___ LISTED ENTRIES ___

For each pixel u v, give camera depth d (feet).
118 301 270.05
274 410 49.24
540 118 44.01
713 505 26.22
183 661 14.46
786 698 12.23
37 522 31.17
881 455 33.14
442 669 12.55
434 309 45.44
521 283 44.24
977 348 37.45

___
___ LISTED ENTRIES ___

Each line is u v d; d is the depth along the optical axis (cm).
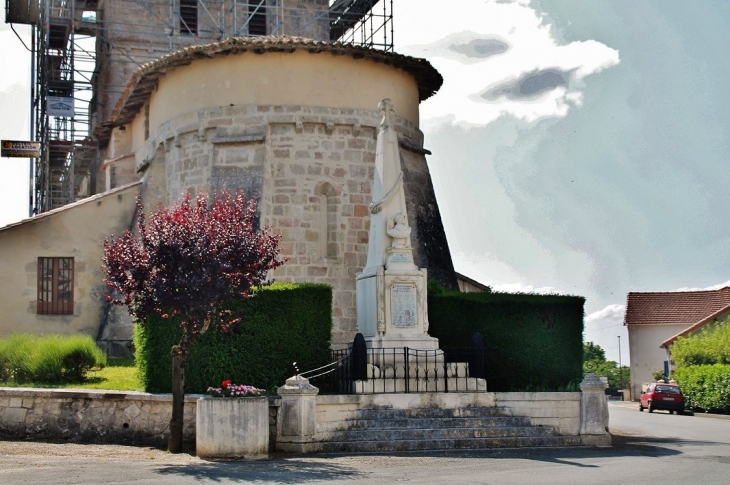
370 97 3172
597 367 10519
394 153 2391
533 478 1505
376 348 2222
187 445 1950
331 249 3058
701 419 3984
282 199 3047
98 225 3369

___

__PROBLEM STATEMENT__: All that is needed is the exact run of lines above from the line containing "394 153 2391" through the line containing "98 225 3369", both of them included.

__RESULT BELOW__:
394 153 2391
533 478 1505
376 348 2222
187 445 1950
331 249 3058
701 419 3984
282 199 3047
98 225 3369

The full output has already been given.